TASK DESCRIPTION:
In the entries that follow, find every line containing "posted" and copy it.

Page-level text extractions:
____
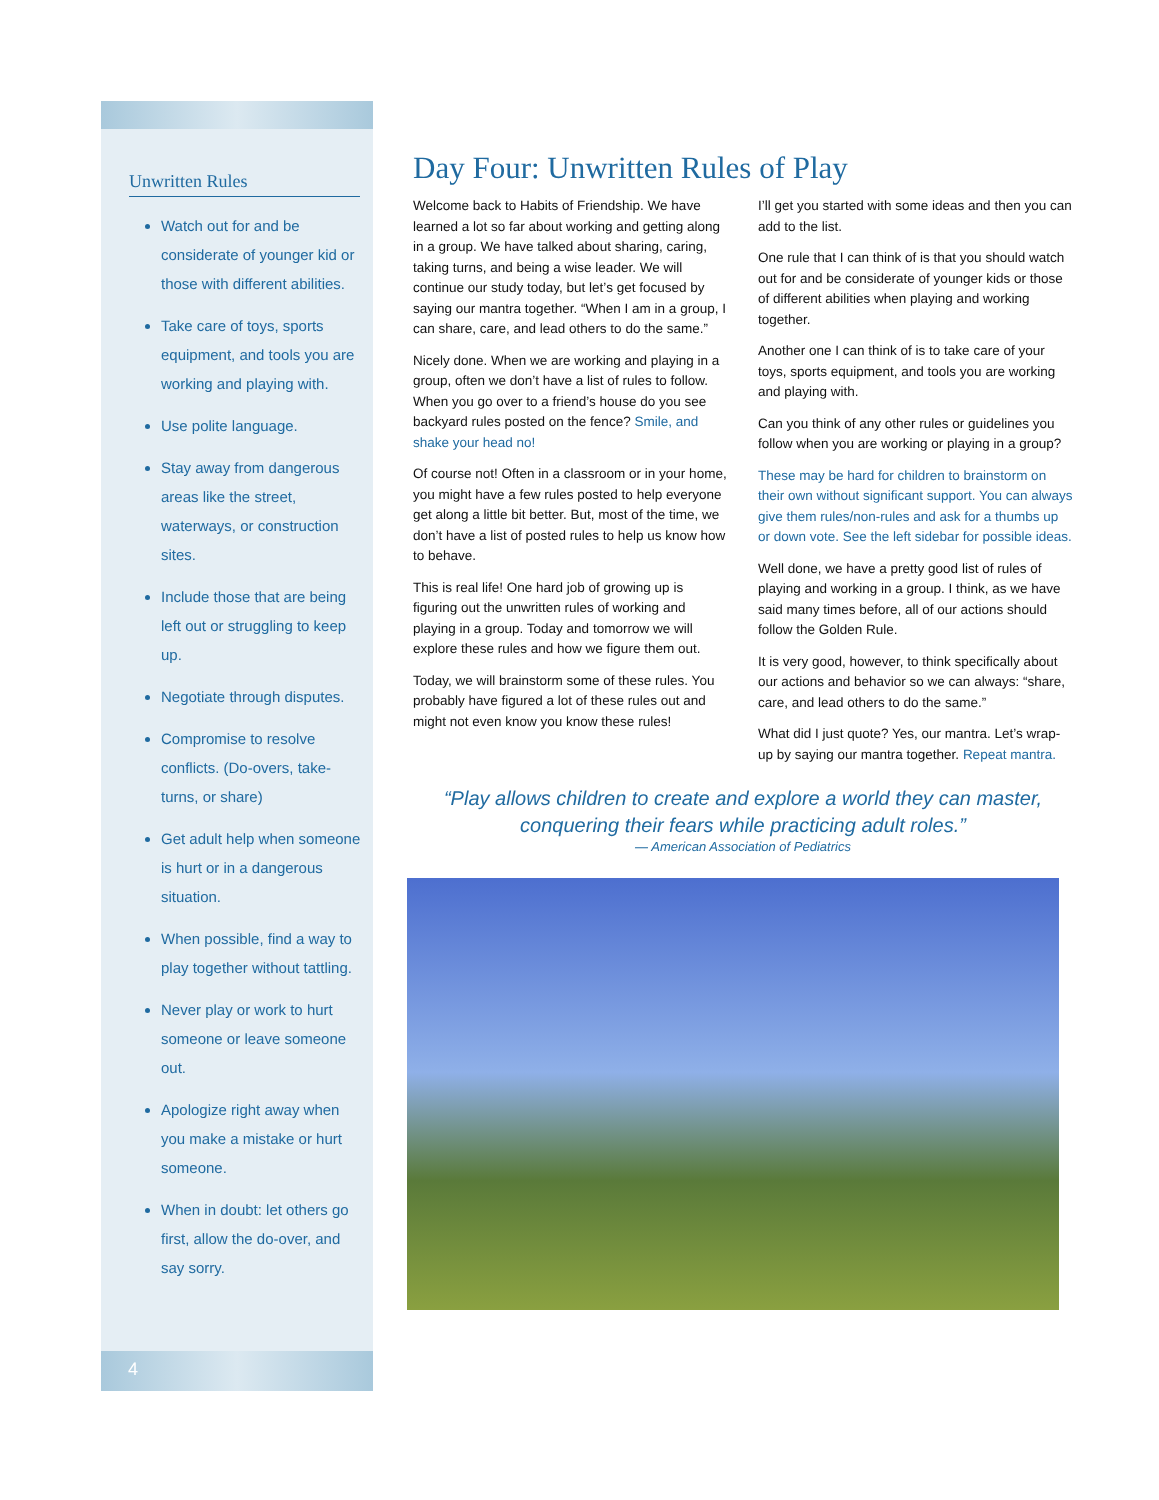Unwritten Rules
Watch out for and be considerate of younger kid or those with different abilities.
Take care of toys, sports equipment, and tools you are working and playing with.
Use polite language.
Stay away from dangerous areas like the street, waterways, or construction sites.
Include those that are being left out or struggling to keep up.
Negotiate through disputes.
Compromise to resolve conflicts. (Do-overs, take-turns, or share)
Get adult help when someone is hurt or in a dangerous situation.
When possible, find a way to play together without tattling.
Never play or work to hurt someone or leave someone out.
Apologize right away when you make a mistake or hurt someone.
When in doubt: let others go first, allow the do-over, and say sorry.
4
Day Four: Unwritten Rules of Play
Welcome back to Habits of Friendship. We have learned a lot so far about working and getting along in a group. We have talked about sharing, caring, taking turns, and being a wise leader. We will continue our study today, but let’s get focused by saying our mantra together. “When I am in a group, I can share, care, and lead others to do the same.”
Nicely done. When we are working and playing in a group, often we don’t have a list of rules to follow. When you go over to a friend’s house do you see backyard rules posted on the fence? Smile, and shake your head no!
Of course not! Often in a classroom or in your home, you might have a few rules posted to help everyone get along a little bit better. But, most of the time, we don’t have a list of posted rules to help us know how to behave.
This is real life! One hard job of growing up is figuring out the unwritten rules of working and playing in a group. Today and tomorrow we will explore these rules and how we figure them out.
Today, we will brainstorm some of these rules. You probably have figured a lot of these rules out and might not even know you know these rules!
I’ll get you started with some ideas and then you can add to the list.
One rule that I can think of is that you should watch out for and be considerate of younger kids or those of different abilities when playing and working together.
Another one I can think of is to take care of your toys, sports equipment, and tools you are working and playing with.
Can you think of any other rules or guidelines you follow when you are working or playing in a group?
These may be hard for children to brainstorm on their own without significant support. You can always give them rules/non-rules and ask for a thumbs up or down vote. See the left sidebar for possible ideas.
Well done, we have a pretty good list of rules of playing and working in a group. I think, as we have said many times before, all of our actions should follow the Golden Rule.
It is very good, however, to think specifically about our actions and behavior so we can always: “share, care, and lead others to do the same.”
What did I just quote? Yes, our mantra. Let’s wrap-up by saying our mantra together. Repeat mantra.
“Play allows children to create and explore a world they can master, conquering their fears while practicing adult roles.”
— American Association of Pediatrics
____
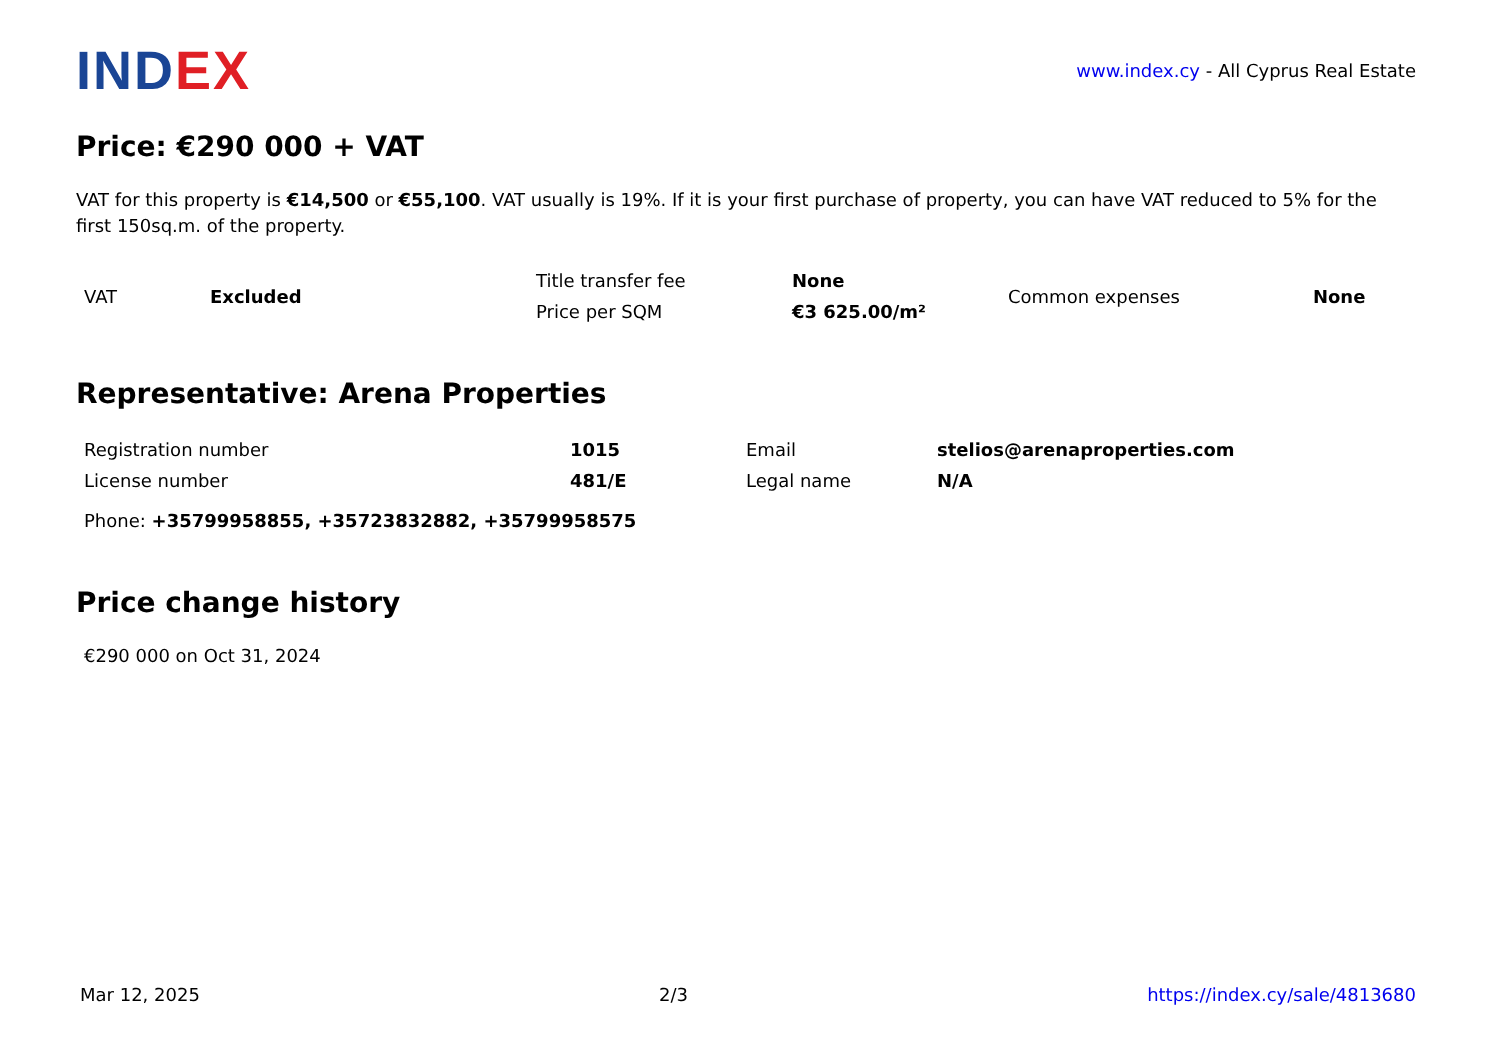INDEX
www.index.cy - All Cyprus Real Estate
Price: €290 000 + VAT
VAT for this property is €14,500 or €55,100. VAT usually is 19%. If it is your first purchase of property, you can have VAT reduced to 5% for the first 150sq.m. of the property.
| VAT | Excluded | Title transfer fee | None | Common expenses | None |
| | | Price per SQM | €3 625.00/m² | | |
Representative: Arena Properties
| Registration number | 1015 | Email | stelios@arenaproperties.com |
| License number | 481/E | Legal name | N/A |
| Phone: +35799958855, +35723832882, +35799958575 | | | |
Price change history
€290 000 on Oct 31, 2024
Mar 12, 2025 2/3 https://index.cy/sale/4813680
____
RESPONSE BOX:
Nicely done. When we are working and playing in a group, often we don’t have a list of rules to follow. When you go over to a friend’s house do you see backyard rules posted on the fence? Smile, and shake your head no!
Of course not! Often in a classroom or in your home, you might have a few rules posted to help everyone get along a little bit better. But, most of the time, we don’t have a list of posted rules to help us know how to behave.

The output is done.